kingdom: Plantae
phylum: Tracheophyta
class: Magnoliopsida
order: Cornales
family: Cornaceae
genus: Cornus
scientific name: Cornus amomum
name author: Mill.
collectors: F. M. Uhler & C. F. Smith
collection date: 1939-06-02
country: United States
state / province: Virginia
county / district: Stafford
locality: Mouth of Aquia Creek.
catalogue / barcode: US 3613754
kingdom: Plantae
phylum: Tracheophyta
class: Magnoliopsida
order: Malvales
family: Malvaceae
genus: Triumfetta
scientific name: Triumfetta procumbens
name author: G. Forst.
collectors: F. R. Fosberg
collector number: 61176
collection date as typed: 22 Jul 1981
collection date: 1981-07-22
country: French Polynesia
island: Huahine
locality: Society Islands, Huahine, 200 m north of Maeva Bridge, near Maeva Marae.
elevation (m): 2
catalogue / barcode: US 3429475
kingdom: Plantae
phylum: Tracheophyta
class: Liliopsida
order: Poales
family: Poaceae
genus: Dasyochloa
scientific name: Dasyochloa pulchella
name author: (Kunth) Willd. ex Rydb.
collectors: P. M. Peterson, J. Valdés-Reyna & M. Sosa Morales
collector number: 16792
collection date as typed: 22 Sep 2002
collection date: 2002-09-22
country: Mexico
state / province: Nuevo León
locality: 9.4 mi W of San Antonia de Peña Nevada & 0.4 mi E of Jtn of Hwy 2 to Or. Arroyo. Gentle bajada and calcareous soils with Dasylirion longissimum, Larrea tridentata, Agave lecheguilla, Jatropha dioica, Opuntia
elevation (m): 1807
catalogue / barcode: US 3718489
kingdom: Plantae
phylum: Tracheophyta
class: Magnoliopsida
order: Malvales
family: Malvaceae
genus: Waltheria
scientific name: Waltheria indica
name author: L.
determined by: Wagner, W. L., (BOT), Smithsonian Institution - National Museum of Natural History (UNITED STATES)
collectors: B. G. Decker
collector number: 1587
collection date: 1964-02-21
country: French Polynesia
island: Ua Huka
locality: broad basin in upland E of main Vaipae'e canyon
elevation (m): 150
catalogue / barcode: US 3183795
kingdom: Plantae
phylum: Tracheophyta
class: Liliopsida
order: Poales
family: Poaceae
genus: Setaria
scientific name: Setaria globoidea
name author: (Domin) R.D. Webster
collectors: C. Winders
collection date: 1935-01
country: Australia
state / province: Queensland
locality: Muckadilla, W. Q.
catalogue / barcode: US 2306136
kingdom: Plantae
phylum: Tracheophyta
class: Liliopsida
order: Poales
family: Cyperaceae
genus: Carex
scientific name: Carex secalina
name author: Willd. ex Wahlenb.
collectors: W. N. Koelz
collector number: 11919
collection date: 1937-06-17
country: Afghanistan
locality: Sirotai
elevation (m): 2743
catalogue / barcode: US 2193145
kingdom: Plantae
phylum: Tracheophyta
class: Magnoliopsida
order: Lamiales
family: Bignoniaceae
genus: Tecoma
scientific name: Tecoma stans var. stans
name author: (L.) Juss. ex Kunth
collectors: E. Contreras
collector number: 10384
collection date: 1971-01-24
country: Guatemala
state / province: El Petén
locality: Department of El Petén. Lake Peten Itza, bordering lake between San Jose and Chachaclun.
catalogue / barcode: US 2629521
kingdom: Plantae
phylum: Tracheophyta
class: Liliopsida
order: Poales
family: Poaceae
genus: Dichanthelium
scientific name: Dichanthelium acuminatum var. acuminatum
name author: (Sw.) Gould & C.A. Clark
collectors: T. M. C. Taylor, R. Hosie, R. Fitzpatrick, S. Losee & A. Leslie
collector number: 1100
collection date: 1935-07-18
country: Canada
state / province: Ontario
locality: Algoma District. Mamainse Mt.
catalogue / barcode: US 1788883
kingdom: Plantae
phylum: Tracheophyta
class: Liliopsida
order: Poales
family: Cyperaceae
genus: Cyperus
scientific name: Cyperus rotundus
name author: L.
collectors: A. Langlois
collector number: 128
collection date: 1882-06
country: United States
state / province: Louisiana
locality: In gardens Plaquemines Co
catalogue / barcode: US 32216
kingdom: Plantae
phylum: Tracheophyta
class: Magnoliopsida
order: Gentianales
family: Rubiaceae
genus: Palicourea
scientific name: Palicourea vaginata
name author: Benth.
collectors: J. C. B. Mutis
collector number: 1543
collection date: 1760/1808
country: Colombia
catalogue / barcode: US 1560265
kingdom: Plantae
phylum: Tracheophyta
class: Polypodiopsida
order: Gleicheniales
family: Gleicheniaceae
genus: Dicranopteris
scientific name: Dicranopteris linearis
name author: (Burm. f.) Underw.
******
DIRECTIONS FOR THIS TASK —
Give the stretch from the start of the rows through the line containing "collectors: B. G. Decker" again, swapping each "name author" for "authority" and leaving everything else unchanged.

TASK SOLUTION —
kingdom: Plantae
phylum: Tracheophyta
class: Magnoliopsida
order: Cornales
family: Cornaceae
genus: Cornus
scientific name: Cornus amomum
authority: Mill.
collectors: F. M. Uhler & C. F. Smith
collection date: 1939-06-02
country: United States
state / province: Virginia
county / district: Stafford
locality: Mouth of Aquia Creek.
catalogue / barcode: US 3613754
kingdom: Plantae
phylum: Tracheophyta
class: Magnoliopsida
order: Malvales
family: Malvaceae
genus: Triumfetta
scientific name: Triumfetta procumbens
authority: G. Forst.
collectors: F. R. Fosberg
collector number: 61176
collection date as typed: 22 Jul 1981
collection date: 1981-07-22
country: French Polynesia
island: Huahine
locality: Society Islands, Huahine, 200 m north of Maeva Bridge, near Maeva Marae.
elevation (m): 2
catalogue / barcode: US 3429475
kingdom: Plantae
phylum: Tracheophyta
class: Liliopsida
order: Poales
family: Poaceae
genus: Dasyochloa
scientific name: Dasyochloa pulchella
authority: (Kunth) Willd. ex Rydb.
collectors: P. M. Peterson, J. Valdés-Reyna & M. Sosa Morales
collector number: 16792
collection date as typed: 22 Sep 2002
collection date: 2002-09-22
country: Mexico
state / province: Nuevo León
locality: 9.4 mi W of San Antonia de Peña Nevada & 0.4 mi E of Jtn of Hwy 2 to Or. Arroyo. Gentle bajada and calcareous soils with Dasylirion longissimum, Larrea tridentata, Agave lecheguilla, Jatropha dioica, Opuntia
elevation (m): 1807
catalogue / barcode: US 3718489
kingdom: Plantae
phylum: Tracheophyta
class: Magnoliopsida
order: Malvales
family: Malvaceae
genus: Waltheria
scientific name: Waltheria indica
authority: L.
determined by: Wagner, W. L., (BOT), Smithsonian Institution - National Museum of Natural History (UNITED STATES)
collectors: B. G. Decker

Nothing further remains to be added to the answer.